The reason lies in the complex interplay of processes, underlying risks and in the nature of global streams of payment. Of course all airline professionals are aware of the different components that need to be established when one aims to take indirect distribution to a global level. Airlines wanting to distribute via indirect sales channels have to make countless informed decisions. They have to define key markets and secondary markets. They have to decide on memberships in Global Distribution Systems (GDSs) and Billing and Settlement Plans (BSPs). They have to invest in databases and computer reservation systems. All of this is costly, time consuming, risky and brings additional – and unwanted – complexity to an airline's organisation.
Therefore, small and regional airlines often rely solely on a direct distribution strategy while the more established carriers who are already selling successfully via travel agencies are limiting their business to key markets only. Everyone simply seems to accept the unwritten truth that a truly global indirect distribution strategy is unattainable because it is too costly, too risky and simply not worth the effort.
This is clearly a missed business opportunity! Direct distribution is typically successful in local, not global, markets. In addition, many target groups cannot be reached via an airline’s own website alone. Take business travellers for example: many companies today negotiate special contracts with travel management companies (TMCs) to get better conditions for their employees based on the large number of transactions. And the leisure travellers who are used to booking their flights online often use the big OTA websites to do so –which get their content (surprise!) through the GDSs.

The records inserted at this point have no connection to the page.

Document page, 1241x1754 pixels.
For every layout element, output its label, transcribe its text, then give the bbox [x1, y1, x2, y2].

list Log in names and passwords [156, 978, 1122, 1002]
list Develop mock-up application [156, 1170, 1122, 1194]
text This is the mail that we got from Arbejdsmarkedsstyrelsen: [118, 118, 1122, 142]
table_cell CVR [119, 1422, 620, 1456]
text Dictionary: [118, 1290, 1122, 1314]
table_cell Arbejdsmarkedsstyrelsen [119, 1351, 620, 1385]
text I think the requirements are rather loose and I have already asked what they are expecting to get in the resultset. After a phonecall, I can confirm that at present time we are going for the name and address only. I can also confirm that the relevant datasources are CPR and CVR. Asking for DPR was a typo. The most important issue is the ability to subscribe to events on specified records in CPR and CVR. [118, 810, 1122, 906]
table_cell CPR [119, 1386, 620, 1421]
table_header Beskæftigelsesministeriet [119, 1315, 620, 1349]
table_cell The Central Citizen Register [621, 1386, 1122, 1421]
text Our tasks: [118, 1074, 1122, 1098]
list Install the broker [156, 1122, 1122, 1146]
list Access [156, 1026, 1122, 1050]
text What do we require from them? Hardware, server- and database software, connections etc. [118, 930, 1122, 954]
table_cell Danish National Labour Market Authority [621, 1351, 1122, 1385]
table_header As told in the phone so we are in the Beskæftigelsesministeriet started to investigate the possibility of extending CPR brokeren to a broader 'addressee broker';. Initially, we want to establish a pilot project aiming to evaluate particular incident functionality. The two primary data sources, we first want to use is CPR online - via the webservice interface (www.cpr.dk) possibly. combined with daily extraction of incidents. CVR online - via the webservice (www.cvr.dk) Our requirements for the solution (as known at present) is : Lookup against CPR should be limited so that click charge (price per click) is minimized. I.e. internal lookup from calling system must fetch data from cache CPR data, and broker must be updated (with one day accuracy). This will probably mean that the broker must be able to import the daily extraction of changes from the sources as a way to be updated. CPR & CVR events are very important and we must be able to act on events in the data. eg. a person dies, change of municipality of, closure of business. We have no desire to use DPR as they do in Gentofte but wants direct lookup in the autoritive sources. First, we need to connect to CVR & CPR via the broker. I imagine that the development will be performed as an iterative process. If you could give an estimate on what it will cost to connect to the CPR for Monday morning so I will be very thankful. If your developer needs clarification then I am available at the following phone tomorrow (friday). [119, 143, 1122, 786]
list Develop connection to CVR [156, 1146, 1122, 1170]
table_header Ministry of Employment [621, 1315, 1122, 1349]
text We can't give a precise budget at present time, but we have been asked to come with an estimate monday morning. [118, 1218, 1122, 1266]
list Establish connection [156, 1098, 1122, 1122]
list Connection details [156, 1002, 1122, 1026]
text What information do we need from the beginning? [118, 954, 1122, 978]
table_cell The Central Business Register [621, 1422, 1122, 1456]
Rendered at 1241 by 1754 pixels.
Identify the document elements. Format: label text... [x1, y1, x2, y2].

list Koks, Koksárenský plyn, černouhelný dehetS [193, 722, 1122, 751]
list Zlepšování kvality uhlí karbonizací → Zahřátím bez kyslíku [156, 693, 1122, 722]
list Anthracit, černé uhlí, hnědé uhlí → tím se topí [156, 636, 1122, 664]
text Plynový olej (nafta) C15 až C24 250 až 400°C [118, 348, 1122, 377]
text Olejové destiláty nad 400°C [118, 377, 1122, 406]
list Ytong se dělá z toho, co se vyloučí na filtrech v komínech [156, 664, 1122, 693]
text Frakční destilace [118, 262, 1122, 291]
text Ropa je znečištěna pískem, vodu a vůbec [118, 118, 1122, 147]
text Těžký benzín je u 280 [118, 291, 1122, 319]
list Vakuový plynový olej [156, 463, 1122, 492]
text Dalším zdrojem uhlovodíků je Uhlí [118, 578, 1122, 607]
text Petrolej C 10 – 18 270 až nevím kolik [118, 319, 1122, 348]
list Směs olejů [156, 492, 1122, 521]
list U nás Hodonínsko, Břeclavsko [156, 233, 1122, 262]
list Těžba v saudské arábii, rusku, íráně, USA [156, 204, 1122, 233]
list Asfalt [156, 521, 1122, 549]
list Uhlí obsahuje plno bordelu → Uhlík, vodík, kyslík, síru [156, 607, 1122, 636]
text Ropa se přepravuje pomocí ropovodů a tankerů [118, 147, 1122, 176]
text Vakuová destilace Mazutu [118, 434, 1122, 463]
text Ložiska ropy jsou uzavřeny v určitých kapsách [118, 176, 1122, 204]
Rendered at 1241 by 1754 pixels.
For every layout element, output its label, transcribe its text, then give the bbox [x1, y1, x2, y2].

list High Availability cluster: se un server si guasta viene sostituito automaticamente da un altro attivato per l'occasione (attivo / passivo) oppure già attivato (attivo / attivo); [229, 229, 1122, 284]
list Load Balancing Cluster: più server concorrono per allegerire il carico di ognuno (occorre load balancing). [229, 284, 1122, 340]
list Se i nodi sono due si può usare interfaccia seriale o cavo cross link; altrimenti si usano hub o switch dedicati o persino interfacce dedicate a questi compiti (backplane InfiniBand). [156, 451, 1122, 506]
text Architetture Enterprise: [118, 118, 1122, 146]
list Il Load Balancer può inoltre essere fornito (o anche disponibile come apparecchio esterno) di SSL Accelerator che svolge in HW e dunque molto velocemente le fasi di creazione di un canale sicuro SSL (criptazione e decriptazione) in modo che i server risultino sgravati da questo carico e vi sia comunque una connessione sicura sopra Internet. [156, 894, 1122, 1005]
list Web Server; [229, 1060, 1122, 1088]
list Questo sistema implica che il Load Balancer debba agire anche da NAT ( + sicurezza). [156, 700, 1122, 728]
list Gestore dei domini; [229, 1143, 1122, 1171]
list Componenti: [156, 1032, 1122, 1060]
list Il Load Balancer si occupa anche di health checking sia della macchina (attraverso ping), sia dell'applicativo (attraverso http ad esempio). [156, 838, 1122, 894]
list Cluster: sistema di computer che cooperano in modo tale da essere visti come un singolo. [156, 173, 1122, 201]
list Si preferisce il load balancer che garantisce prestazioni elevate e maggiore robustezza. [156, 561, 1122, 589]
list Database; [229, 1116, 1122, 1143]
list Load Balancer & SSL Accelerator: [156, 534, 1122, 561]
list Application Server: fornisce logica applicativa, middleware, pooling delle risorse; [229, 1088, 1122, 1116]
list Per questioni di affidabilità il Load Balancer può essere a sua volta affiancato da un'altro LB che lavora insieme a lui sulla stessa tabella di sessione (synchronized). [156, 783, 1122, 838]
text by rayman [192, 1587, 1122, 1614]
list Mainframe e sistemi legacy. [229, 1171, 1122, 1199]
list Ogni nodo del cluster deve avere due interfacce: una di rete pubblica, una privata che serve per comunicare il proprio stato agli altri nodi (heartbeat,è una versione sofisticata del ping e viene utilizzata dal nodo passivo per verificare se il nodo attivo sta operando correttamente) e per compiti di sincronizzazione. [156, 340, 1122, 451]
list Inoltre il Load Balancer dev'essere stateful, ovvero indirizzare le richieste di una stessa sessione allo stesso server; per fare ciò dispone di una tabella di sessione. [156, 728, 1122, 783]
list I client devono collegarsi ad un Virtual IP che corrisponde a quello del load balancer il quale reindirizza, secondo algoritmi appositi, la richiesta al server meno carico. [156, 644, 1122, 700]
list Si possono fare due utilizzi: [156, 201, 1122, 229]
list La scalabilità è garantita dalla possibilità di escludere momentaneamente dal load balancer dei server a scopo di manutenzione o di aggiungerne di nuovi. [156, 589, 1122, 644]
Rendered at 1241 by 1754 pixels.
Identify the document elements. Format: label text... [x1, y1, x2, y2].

Therefore, for airlines wanting to be profitable and having a vision of expanding beyond the status-quo, complimenting a direct distribution strategy with an indirect one is a must-have. The lack of experience with the tools of indirect distribution such as the Global Distribution Systems (GDS) or Billing and Settlement Plans (BSPs) are no excuse!
There are many solutions out there and airlines of all business models just need to find the right fit for their needs. Airlines who are already participating in at least one GDS can, for example, easily expand their reach by forming strategic interline agreements. They can then sell their services on the ticket of the validating partner carrier in markets where they do not have a BSP-membership but where the partner has the respective agreements in place. Hahn Air, for example, is a scheduled IATA airline and is participating in all major GDSs and almost all BSPs in the world. Forming an interline agreement with the distribution specialist will give a partner the option to be issued on the HR-169 ticket and therefore will expand a carrier’s reach to potentially 100,000 travel agencies in 190 markets.
But an interline agreement is not the perfect solution for every airline. Challenges are clearly on the technology side when it comes to the reservation process, passenger handling and accounting. Revenue management is another aspect which needs to be carefully considered. Not every airline has the knowledge and the financial means to form their own GDS contracts. But this is a prerequisite for an interline agreement. And even if they manage to overcome this hurdle, we should not forget that in order to sell their services in specific markets via GDSs, these airlines also have to join the local Billing and Settlement Plans (BSPs) which can be challenging and costly too.
For these airlines, it might be a better option to completely outsource their indirect distribution instead of facing this costly and complex endeavour on their own. With the product H1-Air offered by Hahn Air’s sister company Hahn Air Systems, for example, airlines can delegate indirect distribution while at the same time eliminating risk and complexity. One of the major benefits is that they can enter the GDS world immediately and with only one partner, instead of joining each GDS separately. At the same time, Hahn Air System’s airline partners don’t need to invest in the IT infrastructure or settlement vehicles traditionally required to sell via GDS channels. By selling their flights via the Hahn Air Systems code H1, they gain incremental revenue and tap into the global market.
The beauty about solutions like H1-Air is that they are quick and cost-efficient vehicles to complete an airline’s distribution mix. Carriers with ambitious goals can leverage on the partnership to expand their own knowledge about indirect distribution and GDSs. A company like Hahn Air Systems can then serve as an entry point for them to form their own GDS agreements and ultimately take their indirect distribution to the next level.
Next steps may involve, for example, investing in their own GDS interfaces and forming interline agreements, for example with Hahn Air. Combining H1-Air with an HR-169 interline agreement, an airline can build a complete indirect distribution strategy from scratch. While Hahn Air secures global availability, the airline can focus all of its efforts on its primary markets where it can join local BSPs to sell flights under its own IATA code.
With all airlines facing fierce competition and businesses running on thin margins, there is no doubt that more and more airlines will see the need to master truly global indirect distribution. The winners will be those who have a sustainable, flexible and expandable strategy in place.